Colorado Springs and other points south are digging out from the #COflood

Storm pattern over Colorado September 2013: Graphic/NWS via USA Today
Storm pattern over Colorado September 2013 — Graphic/NWS via USA Today

From The Colorado Springs Gazette (Wayne Heilman/Andrea Sinclair):

A nearly 10-hour power outage affected 3,700 customers in Security-Widefield, and officials are certain it was water-related, Colorado Springs Utilities spokesman Steve Berry said Monday. According to reports, the thousands of customers lost power at 4:32 p.m. Sunday and Utilities fully restored service by 2 a.m. Monday. “We’ve been dealing with electric vaults getting water infiltration and areas where debris has washed up against a pole, causing damage to the equipment,” Berry said.

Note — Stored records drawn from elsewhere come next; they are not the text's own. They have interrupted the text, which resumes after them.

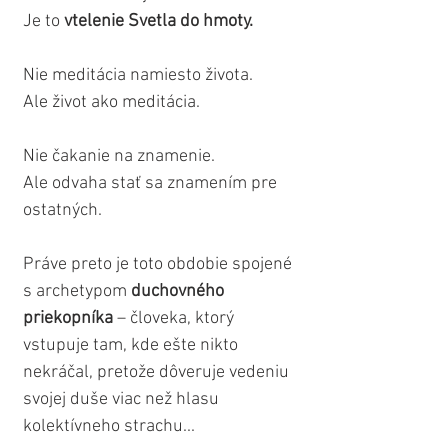
Je to 
vtelenie Svetla do hmoty.
Nie meditácia namiesto života.
Ale život ako meditácia.
Nie čakanie na znamenie.
Ale odvaha stať sa znamením pre 
ostatných.
Práve preto je toto obdobie spojené 
s archetypom 
duchovného 
priekopníka
 – človeka, ktorý 
vstupuje tam, kde ešte nikto 
nekráčal, pretože dôveruje vedeniu 
svojej duše viac než hlasu 
kolektívneho strachu...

Another concern for Utilities crews has been the exposure of gas lines because of road erosion. A 40-foot-wide and 25-foot-deep sinkhole opened underneath a driveway on the 2700 block of Flintridge Drive on Sunday night, Berry said.

A nearby gas line was exposed, and gas was temporarily shut off to the residence while Utilities assessed damage. “As of 8 a.m. Monday, there was no word of any damage to the gas line, so the gas was restored,” Berry said. “But if the sinkhole continues to cave in, there’s no telling what could happen.”

A silver lining, if there is one, he said, has been the performance of the city’s wastewater system in the face of the massive walls of water that have roared down creeks and waterways. Berry said $165 million was invested on improvements to the system, and they worked. “There are lots of places where our utility services cross creeks, and the system has held up tremendously well.”

Colorado Springs got off relatively easy in other areas, too. The Denver Post reported that coal deliveries to and from Colorado are suffering delays of up to 72 hours due to washouts over railways between Denver and Boulder County. “We have not faced this problem, as we’ve been fortunate that the disaster hit us when the demand for coal isn’t quite high; it’s not the height of summer or winter, and customers aren’t cranking their air conditioning or their central heat,” Berry said. “We’re able to meet demands without problems now. If the floods keep up, then it will become a problem.”

Reservoir levels also are up from the excess rainfall. “We’re not in a position to say the drought is over, but this will help us long term, going into winter,” Berry said. “The soil moisture is saturated and in the coming winter, snow will build up on the ground, giving us a better chance for runoff. That will certainly help keep the reservoir levels up.”